**EXERCISE GOAL**
Your output must be the lines below from the line containing "[547,1350,612,1360] #19306in ->" to the line containing "[602,829,624,838] and ->", both lines included, reproduced exactly and without pictures.

**RECORDS PROVIDED**
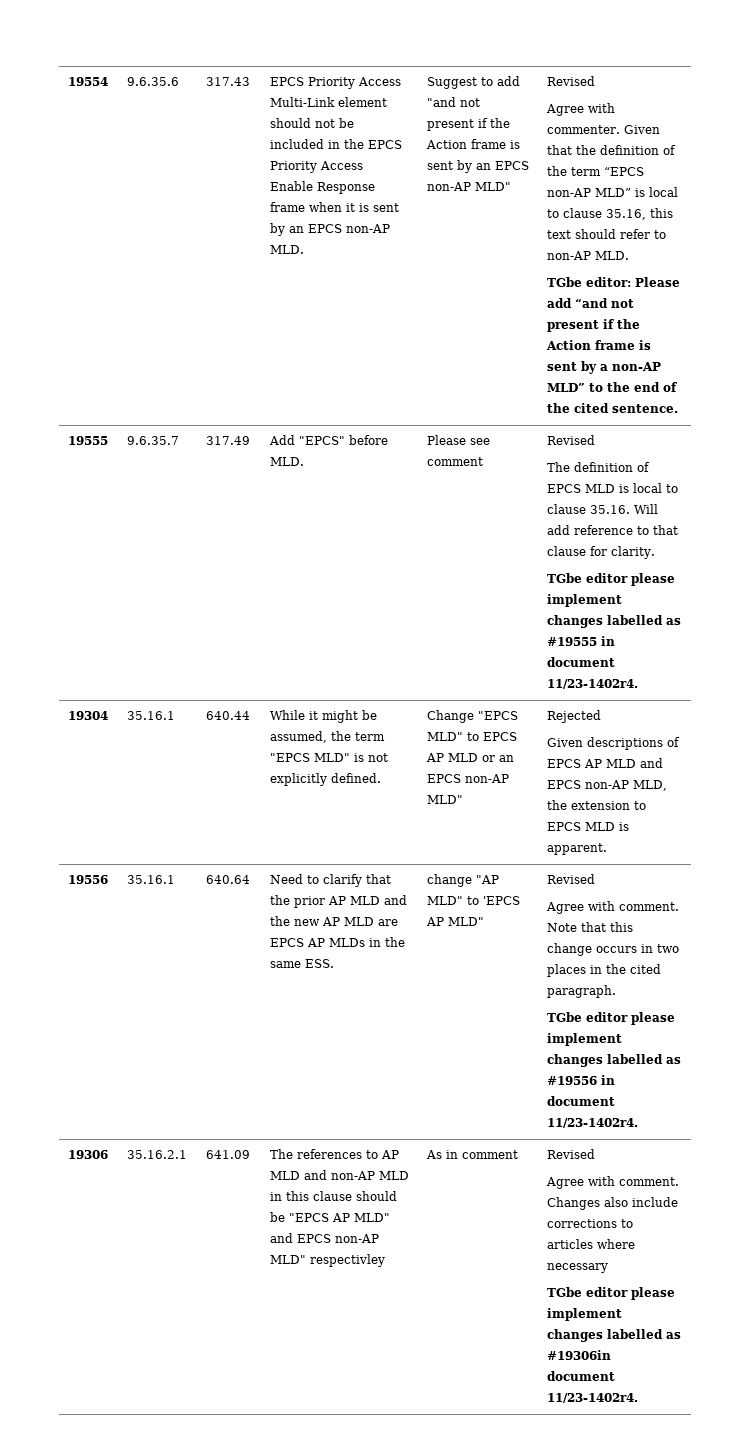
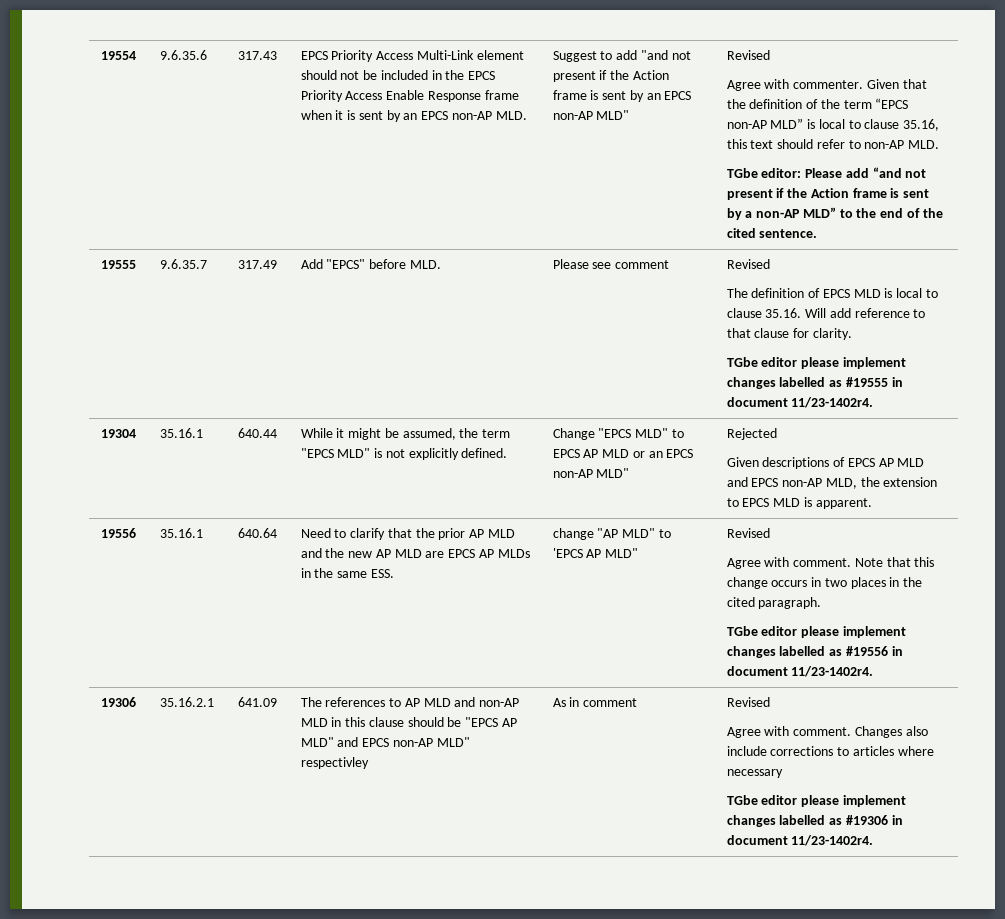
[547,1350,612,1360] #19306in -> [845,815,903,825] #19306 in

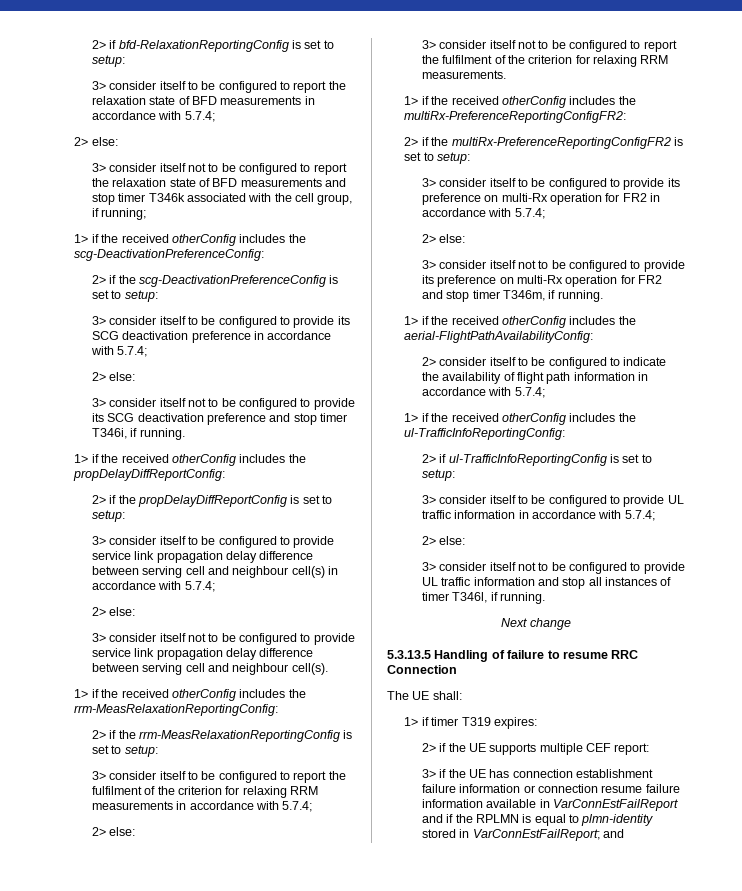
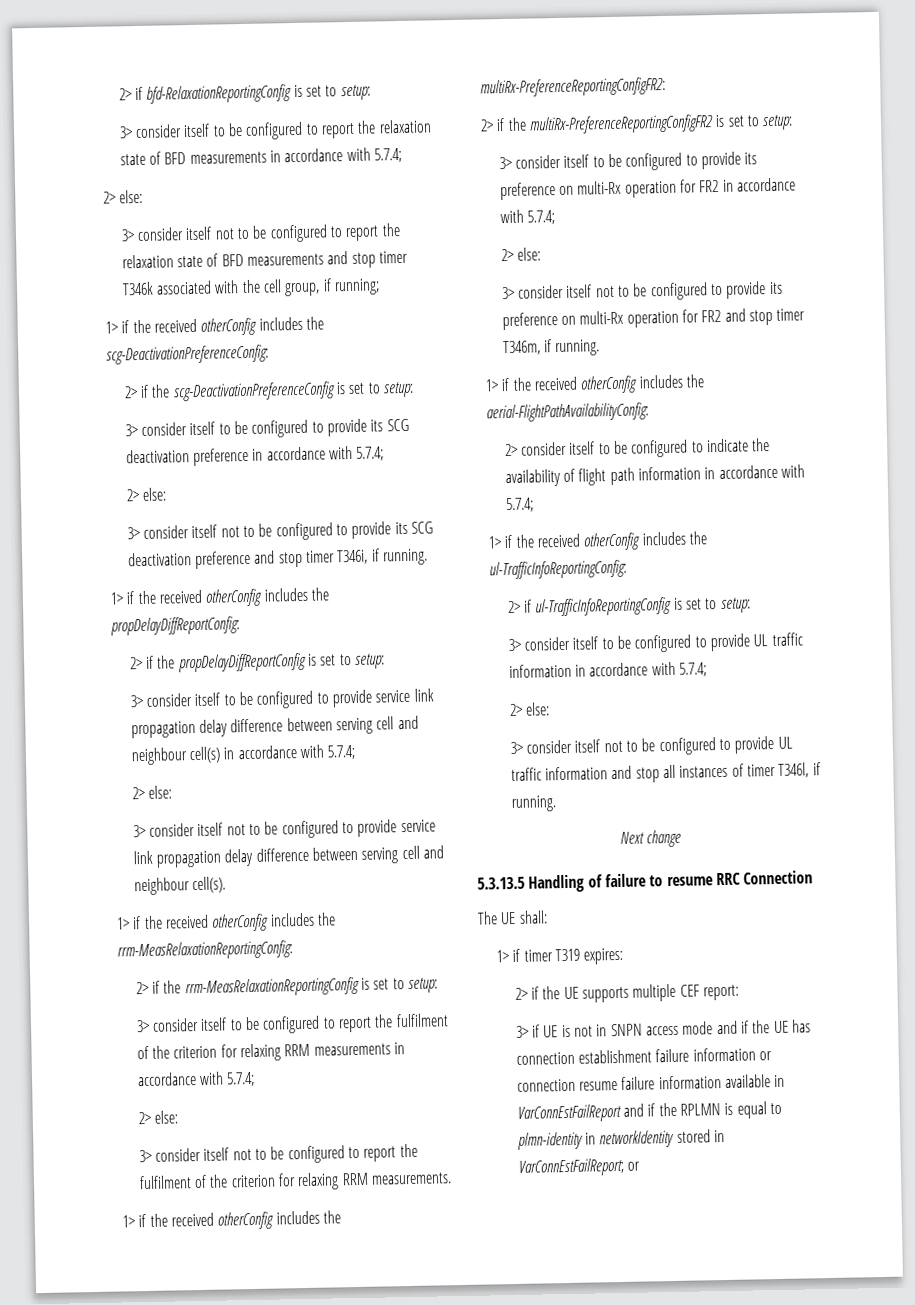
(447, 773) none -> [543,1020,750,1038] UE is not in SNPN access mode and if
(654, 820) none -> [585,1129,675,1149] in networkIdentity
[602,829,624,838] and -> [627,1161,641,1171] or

---

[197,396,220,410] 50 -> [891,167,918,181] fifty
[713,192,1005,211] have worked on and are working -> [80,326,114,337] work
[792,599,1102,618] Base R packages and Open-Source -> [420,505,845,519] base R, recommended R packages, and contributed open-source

==

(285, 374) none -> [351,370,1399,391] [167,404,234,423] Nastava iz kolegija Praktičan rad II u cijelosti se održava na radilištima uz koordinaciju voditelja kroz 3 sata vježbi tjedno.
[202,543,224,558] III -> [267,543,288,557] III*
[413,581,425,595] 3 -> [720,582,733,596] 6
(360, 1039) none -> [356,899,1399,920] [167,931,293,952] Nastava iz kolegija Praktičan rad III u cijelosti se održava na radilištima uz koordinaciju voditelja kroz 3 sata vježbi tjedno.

**TASK RESULT**
[547,1350,612,1360] #19306in -> [845,815,903,825] #19306 in

(447, 773) none -> [543,1020,750,1038] UE is not in SNPN access mode and if
(654, 820) none -> [585,1129,675,1149] in networkIdentity
[602,829,624,838] and -> [627,1161,641,1171] or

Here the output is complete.